##### The data

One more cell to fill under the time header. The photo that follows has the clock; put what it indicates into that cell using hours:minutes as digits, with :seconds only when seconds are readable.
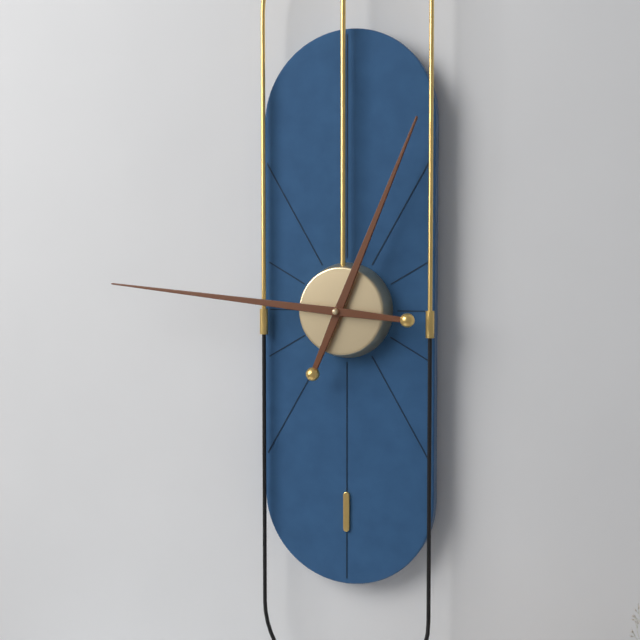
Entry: 12:46
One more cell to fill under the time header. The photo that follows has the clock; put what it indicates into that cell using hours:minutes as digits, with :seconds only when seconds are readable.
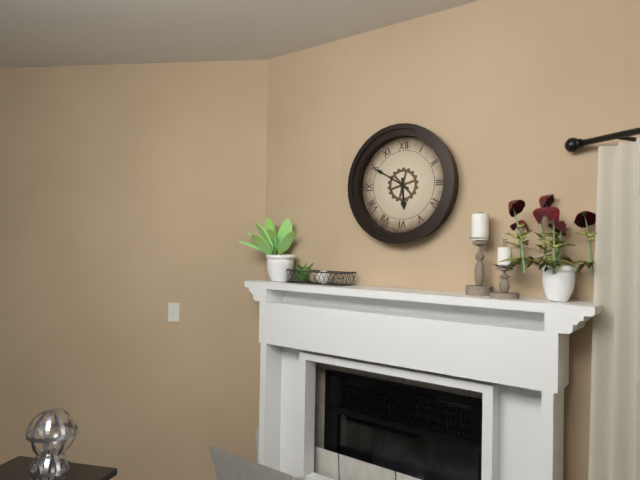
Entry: 5:50
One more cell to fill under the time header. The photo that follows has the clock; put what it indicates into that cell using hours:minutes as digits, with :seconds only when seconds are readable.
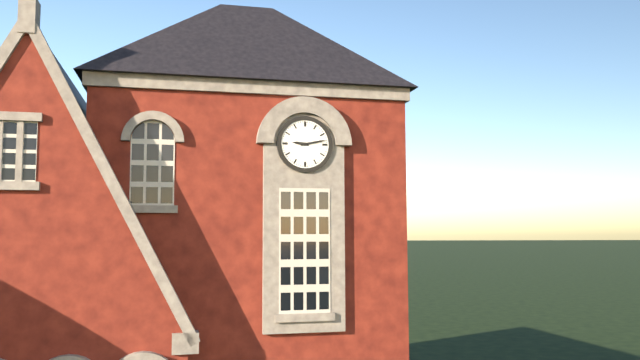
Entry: 9:13
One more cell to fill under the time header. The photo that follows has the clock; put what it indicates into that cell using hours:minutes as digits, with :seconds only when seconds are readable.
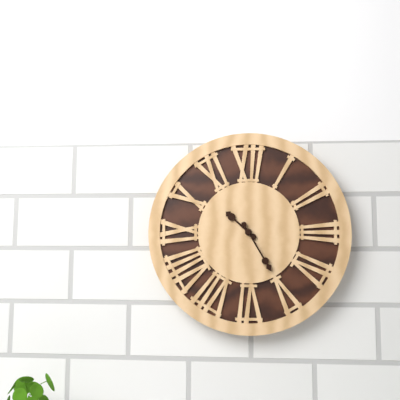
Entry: 10:25
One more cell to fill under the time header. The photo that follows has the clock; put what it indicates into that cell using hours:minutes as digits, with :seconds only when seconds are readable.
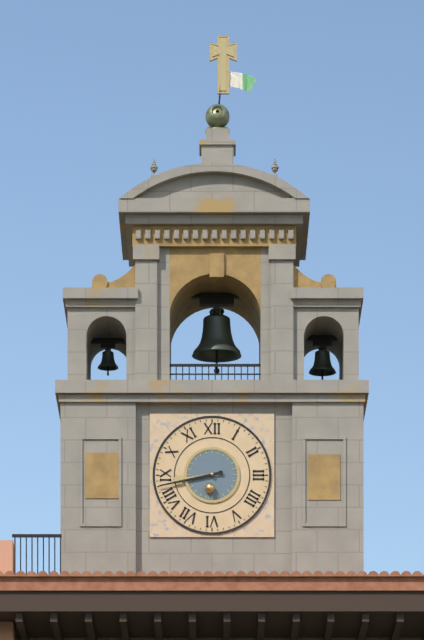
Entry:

##########

-- What to produce --
Copy every one of the rows above word for word, leaving out the pictures.

-- Expected answer --
One more cell to fill under the time header. The photo that follows has the clock; put what it indicates into that cell using hours:minutes as digits, with :seconds only when seconds are readable.
Entry: 12:46
One more cell to fill under the time header. The photo that follows has the clock; put what it indicates into that cell using hours:minutes as digits, with :seconds only when seconds are readable.
Entry: 5:50
One more cell to fill under the time header. The photo that follows has the clock; put what it indicates into that cell using hours:minutes as digits, with :seconds only when seconds are readable.
Entry: 9:13
One more cell to fill under the time header. The photo that follows has the clock; put what it indicates into that cell using hours:minutes as digits, with :seconds only when seconds are readable.
Entry: 10:25
One more cell to fill under the time header. The photo that follows has the clock; put what it indicates into that cell using hours:minutes as digits, with :seconds only when seconds are readable.
Entry:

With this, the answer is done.